> EXERCISE REQUIREMENTS
Show each line of the material below that contains the word "etwa", and copy every such line in full.

> MATERIAL PROVIDED
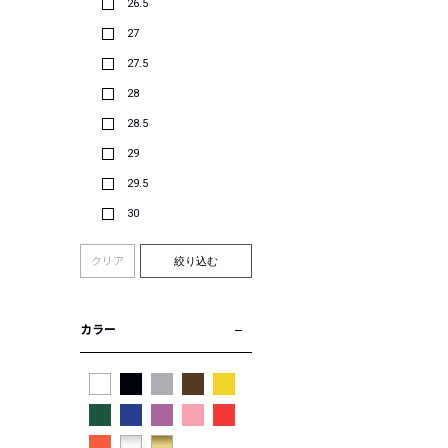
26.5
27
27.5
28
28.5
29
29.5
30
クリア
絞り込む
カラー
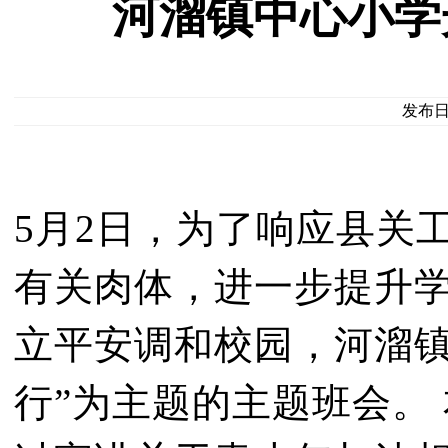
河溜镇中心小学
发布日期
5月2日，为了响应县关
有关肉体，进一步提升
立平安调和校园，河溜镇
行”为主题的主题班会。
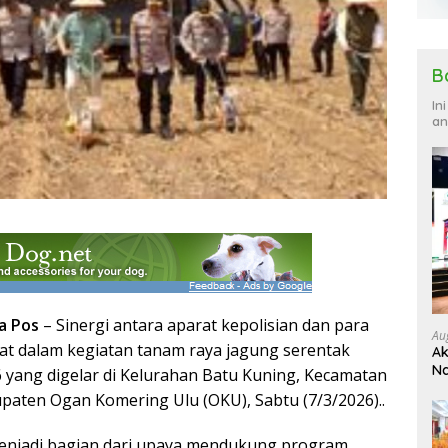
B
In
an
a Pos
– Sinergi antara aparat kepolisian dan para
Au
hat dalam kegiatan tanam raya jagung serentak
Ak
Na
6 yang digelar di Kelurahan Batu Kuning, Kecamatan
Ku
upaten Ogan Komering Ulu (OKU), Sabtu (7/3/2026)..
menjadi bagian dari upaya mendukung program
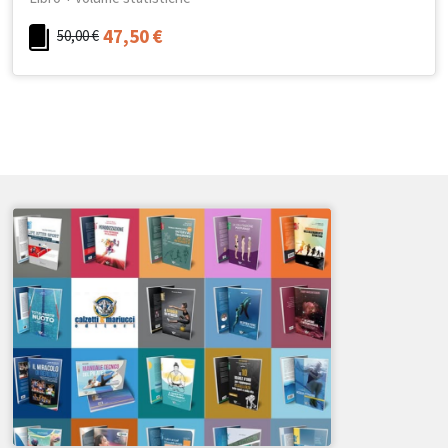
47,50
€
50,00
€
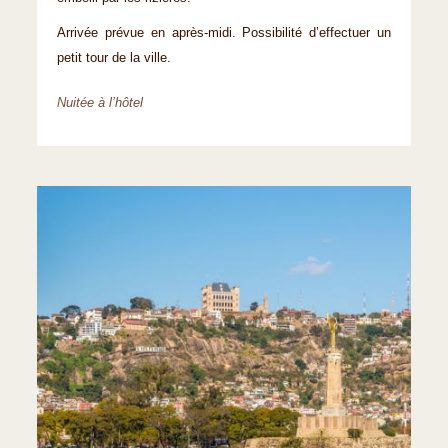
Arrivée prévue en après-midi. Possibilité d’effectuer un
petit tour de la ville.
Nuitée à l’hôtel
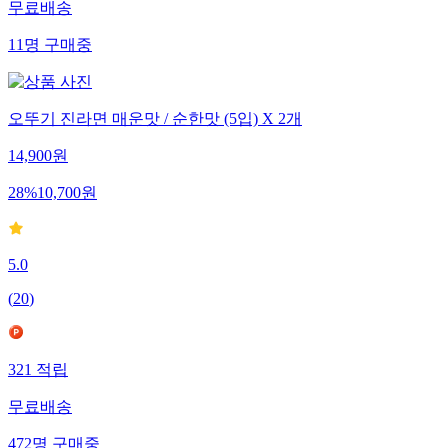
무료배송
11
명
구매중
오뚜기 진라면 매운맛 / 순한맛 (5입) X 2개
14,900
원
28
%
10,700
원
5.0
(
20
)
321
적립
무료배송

--

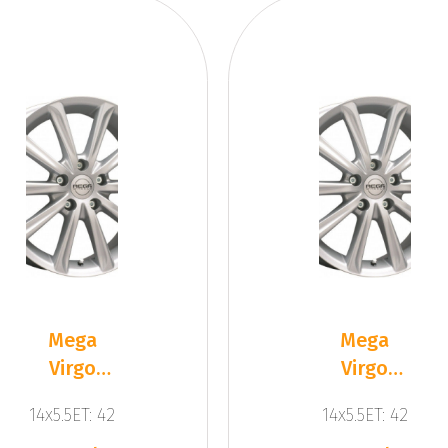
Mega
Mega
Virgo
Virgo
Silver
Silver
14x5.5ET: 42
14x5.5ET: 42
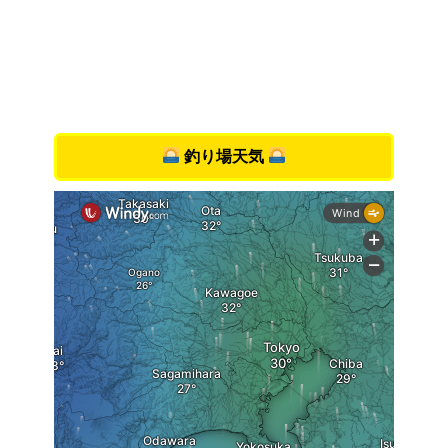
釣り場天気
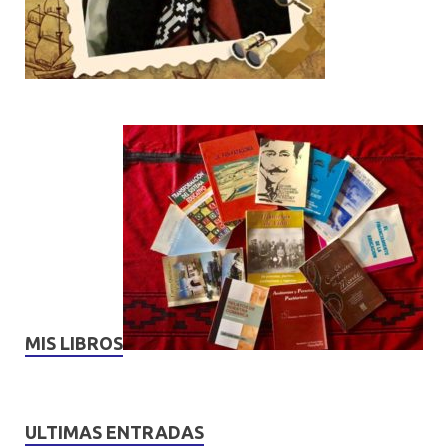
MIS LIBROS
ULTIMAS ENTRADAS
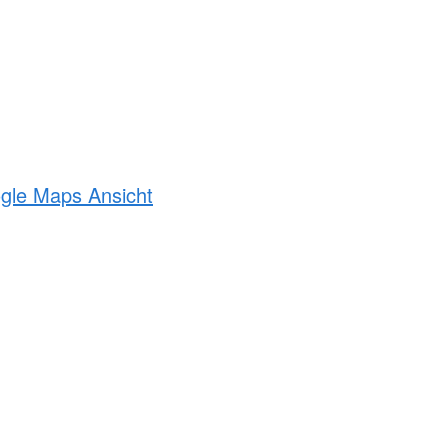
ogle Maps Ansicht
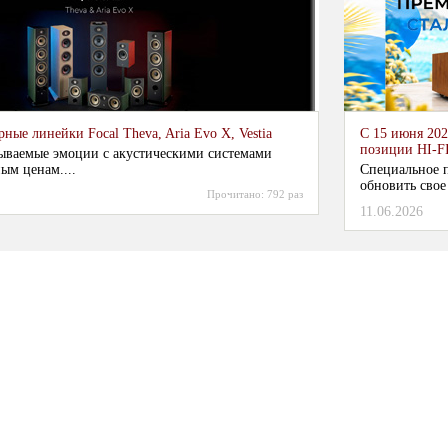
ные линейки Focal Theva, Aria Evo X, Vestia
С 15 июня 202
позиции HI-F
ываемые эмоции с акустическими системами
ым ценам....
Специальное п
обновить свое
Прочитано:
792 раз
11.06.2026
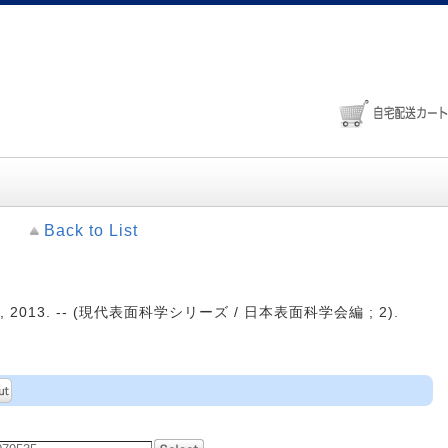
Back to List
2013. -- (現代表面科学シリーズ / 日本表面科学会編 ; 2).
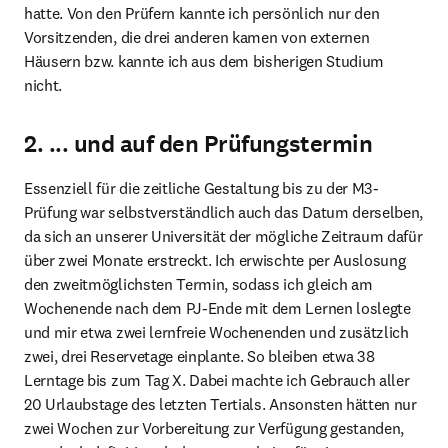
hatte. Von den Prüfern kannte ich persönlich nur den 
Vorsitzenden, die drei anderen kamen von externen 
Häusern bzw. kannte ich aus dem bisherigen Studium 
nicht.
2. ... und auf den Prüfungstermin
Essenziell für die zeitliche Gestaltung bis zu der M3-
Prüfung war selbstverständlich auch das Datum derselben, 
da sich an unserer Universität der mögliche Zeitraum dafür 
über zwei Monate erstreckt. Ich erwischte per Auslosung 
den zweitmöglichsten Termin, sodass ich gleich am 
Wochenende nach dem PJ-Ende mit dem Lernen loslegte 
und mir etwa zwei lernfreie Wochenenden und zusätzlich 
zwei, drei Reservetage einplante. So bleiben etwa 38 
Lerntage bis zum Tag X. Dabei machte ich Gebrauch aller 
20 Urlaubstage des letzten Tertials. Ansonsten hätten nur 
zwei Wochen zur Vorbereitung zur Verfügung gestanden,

> OUTPUT OF THE TASK
und mir etwa zwei lernfreie Wochenenden und zusätzlich 
zwei, drei Reservetage einplante. So bleiben etwa 38 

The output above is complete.